The Quantum Interest Conjecture

TL;DR

This paper proves the quantum interest conjecture, which states that positive energy pulses must overcompensate negative energy pulses increasingly with separation, based on quantum inequalities in massless scalar fields in flat spacetime.

Contribution

It provides a proof of the quantum interest conjecture for massless scalar fields, linking it to quantum inequalities in flat spacetime.

Findings

Quantum interest conjecture is proven for massless scalar fields.

Positive energy pulses overcompensate negative pulses with increasing separation.

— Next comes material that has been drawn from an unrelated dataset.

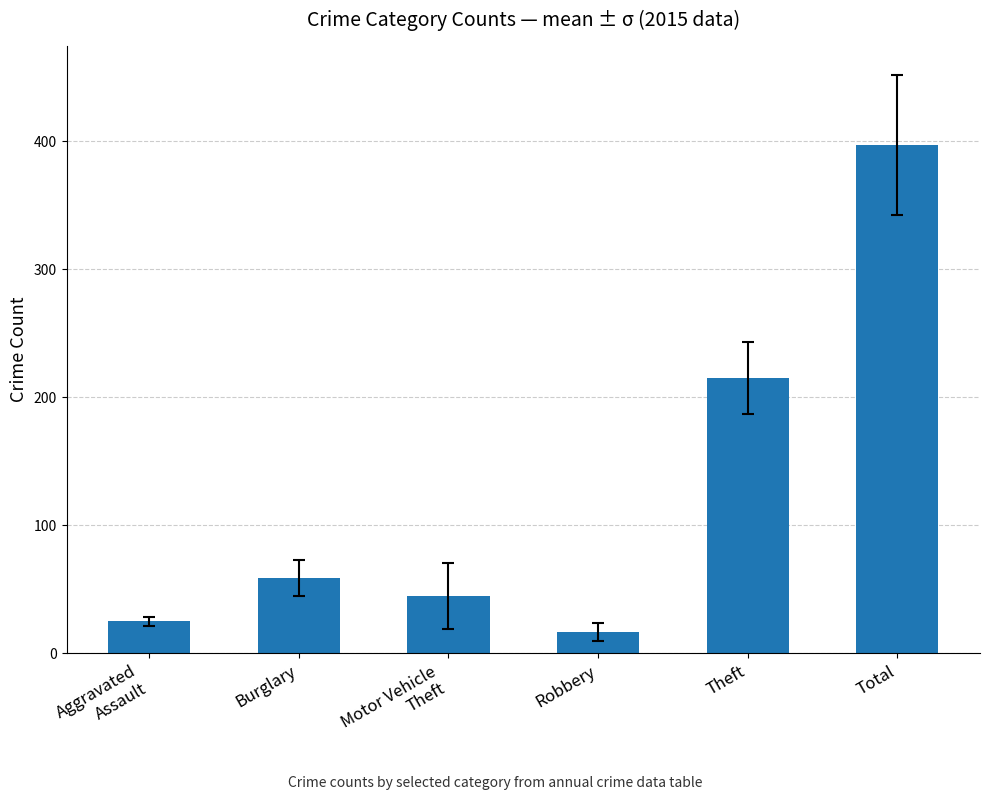

True or false: the data shows 634 at Total.

False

Quantum inequalities imply the quantum interest condition.

Abstract

Although quantum field theory allows local negative energy densities and fluxes, it also places severe restrictions upon the magnitude and extent of the negative energy. The restrictions take the form of quantum inequalities. These inequalities imply that a pulse of negative energy must not only be followed by a compensating pulse of positive energy, but that the temporal separation between the pulses is inversely proportional to their amplitude. In an earlier paper we conjectured that there is a further constraint upon a negative and positive energy delta-function pulse pair. This conjecture (the quantum interest conjecture) states that a positive energy pulse must overcompensate the negative energy pulse by an amount which is a monotonically increasing function of the pulse separation. In the present paper we prove the conjecture for massless quantized scalar fields in two and four-dimensional flat spacetime, and show that it is implied by the quantum inequalities.